The prices made a Center Parcs trip a status symbol – but so did the offer of experiences that were hard to come across elsewhere. “It [was] obviously a middle-class holiday,” Stubbings says, “but it brought to the middle classes things that were actually quite difficult to get – the spa was pretty remarkable when that first one opened in ’87, unless you were the type that actually went to a health farm … That was a joyous thing about it – people trying things for the first time … They created this very safe world where people could try things, they could push their own limits.”
Safe is a word that comes up a lot when attempting to unpick the appeal of Center Parcs. The car ban means that kids have free rein – for many younger visitors, it’s the first time they get a taste of independence. “I’d been going since I was a toddler but from the age of me being about eight or nine, my parents allowed me and my mates to go cycling around the site without constant supervision,” Smith says. “There was no fear, as there was in London, of us being knocked off our bikes.”

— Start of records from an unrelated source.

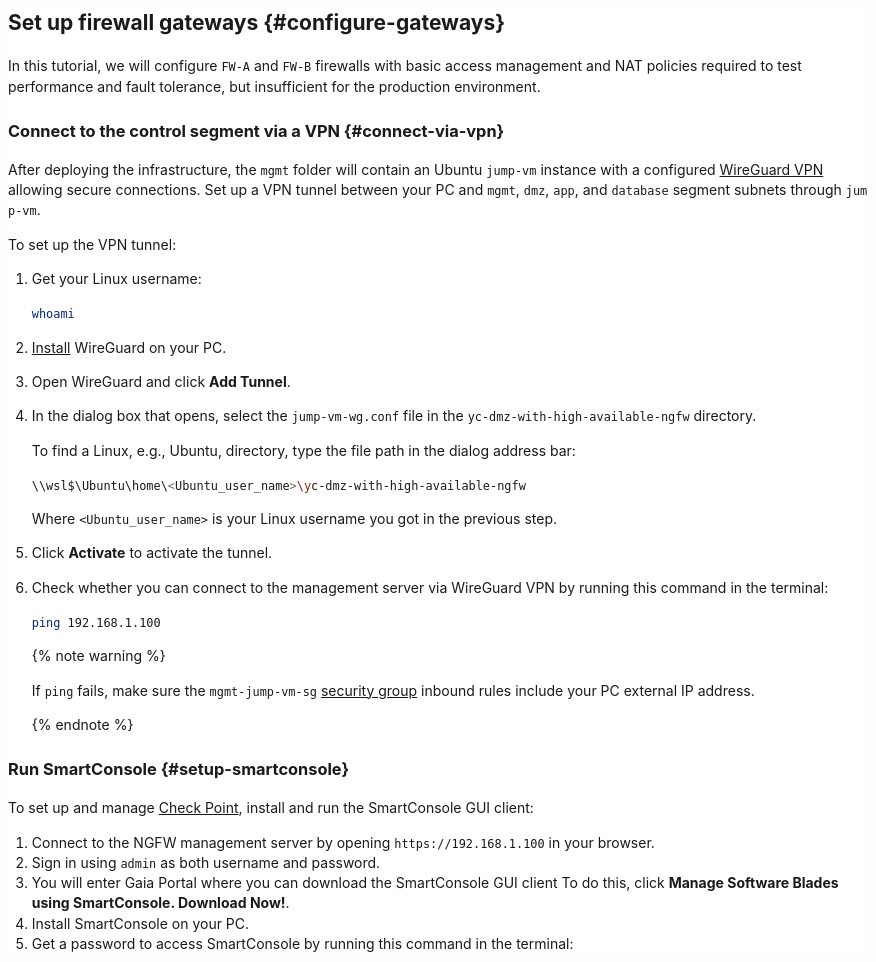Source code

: ## Set up firewall gateways {#configure-gateways}

In this tutorial, we will configure `FW-A` and `FW-B` firewalls with basic access management and NAT policies required to test performance and fault tolerance, but insufficient for the production environment.

### Connect to the control segment via a VPN {#connect-via-vpn}

After deploying the infrastructure, the `mgmt` folder will contain an Ubuntu `jump-vm` instance with a configured [WireGuard VPN](https://www.wireguard.com/) allowing secure connections. Set up a VPN tunnel between your PC and `mgmt`, `dmz`, `app`, and `database` segment subnets through `jump-vm`.

To set up the VPN tunnel:

1. Get your Linux username:

   ```bash
   whoami
   ```

1. [Install](https://download.wireguard.com/windows-client/wireguard-installer.exe) WireGuard on your PC.
1. Open WireGuard and click **Add Tunnel**.
1. In the dialog box that opens, select the `jump-vm-wg.conf` file in the `yc-dmz-with-high-available-ngfw` directory.

   To find a Linux, e.g., Ubuntu, directory, type the file path in the dialog address bar:

   ```bash
   \\wsl$\Ubuntu\home\<Ubuntu_user_name>\yc-dmz-with-high-available-ngfw
   ```

   Where `<Ubuntu_user_name>` is your Linux username you got in the previous step.

1. Click **Activate** to activate the tunnel.
1. Check whether you can connect to the management server via WireGuard VPN by running this command in the terminal:

   ```bash
   ping 192.168.1.100
   ```

   {% note warning %}

   If `ping` fails, make sure the `mgmt-jump-vm-sg` [security group](../../vpc/concepts/security-groups.md) inbound rules include your PC external IP address.

   {% endnote %}


### Run SmartConsole {#setup-smartconsole}

To set up and manage [Check Point](https://en.wikipedia.org/wiki/Check_Point), install and run the SmartConsole GUI client: 

1. Connect to the NGFW management server by opening `https://192.168.1.100` in your browser.
1. Sign in using `admin` as both username and password.
1. You will enter Gaia Portal where you can download the SmartConsole GUI client To do this, click **Manage Software Blades using SmartConsole. Download Now!**.
1. Install SmartConsole on your PC.
1. Get a password to access SmartConsole by running this command in the terminal:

It’s a break that offers comfortable respite from urban life, with the muddy, potentially perilous parts of nature excised. Strang calls this “the paradox of Center Parcs”: you’re ostensibly immersed in the natural world, but it’s a sheltered, slightly artificial version (and that might even be part of the appeal). “It is billed as a woodland escape, where people can lose themselves in the forest – but in reality, it’s a lot safer than that … It’s a way to get the illusion of getting away from it all and being off-grid, while actually still feeling incredibly safe and secure,” he adds.
Sometimes, though, even well-behaved animals go (benignly) rogue. Charlie Rosse, aka The Roaming Reader, recalls one memorable morning after the night before on a visit to the Longleat Forest resort in Wiltshire; she and her friends had forgotten to close the patio doors after a few drinks. “I stepped out of my room to use the bathroom and came face to face with two little deer… one nibbling at the remnants of our party in the living room,” she says. “And there was a third on the veranda, too timid to come in. They’d clearly wandered inside other cabins before and knew there would be food.”
Center Parcs is, I think, a bit of a tourist industry Rorschach test: enter one of the parcs and you will probably see your own biases projected back at you. It’s seen as a bit uppity, but it’s also the subject of snobbery. And easy as it may be to mock, the company is still laughing all the way to the bank. Quick spin around the rapids, anyone?